─── Data for this task

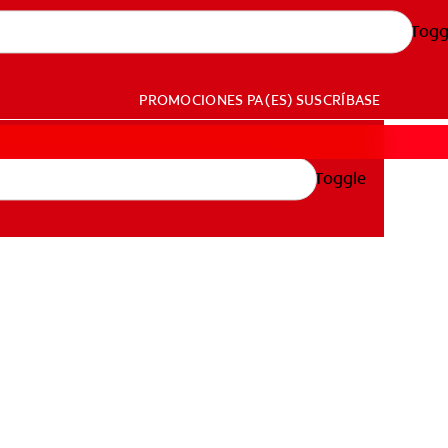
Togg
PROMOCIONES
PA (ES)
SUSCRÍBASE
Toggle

──────
─── Data for this task

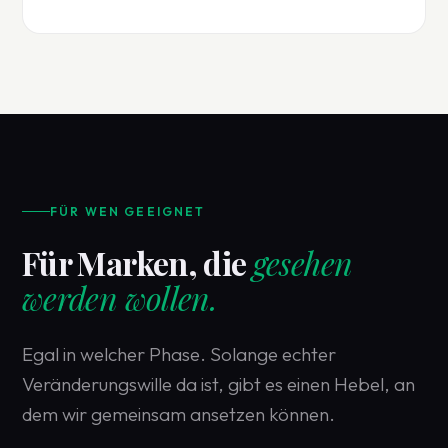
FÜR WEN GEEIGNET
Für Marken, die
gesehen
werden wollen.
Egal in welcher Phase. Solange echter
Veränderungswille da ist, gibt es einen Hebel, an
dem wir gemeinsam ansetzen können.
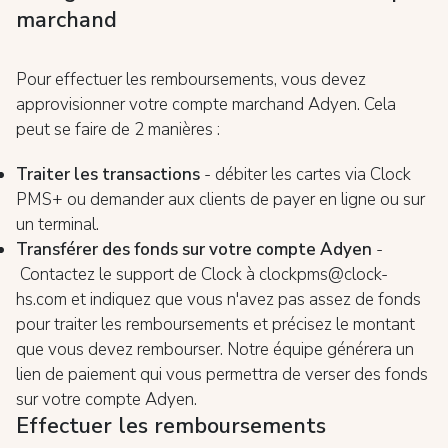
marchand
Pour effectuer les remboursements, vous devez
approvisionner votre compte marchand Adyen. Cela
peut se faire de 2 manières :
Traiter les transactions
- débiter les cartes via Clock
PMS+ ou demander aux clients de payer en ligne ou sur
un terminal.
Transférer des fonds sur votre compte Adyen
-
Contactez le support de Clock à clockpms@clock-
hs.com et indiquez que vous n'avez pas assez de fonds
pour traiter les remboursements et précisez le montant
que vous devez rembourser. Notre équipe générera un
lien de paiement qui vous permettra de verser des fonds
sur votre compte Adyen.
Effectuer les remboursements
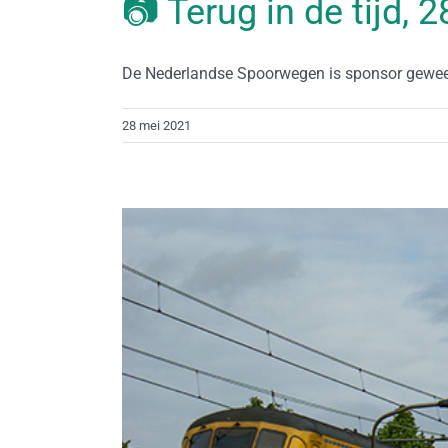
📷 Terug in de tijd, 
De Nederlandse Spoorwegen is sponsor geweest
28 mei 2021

──────
─── Data for this task

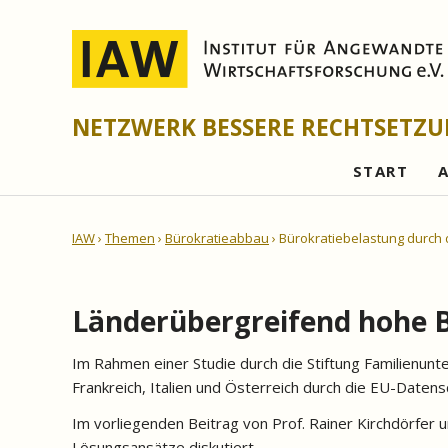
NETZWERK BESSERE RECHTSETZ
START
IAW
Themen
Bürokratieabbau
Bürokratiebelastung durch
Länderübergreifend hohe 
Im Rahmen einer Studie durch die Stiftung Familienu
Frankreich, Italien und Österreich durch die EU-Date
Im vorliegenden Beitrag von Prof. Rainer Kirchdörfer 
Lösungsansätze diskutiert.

──────

_Request_. Start with the line above that contains "Im vorliegenden Beitrag" and stop after the line that contains "Lösungsansätze diskutiert.". Output those lines exactly, and only those.

_Your solution_.
Im vorliegenden Beitrag von Prof. Rainer Kirchdörfer 
Lösungsansätze diskutiert.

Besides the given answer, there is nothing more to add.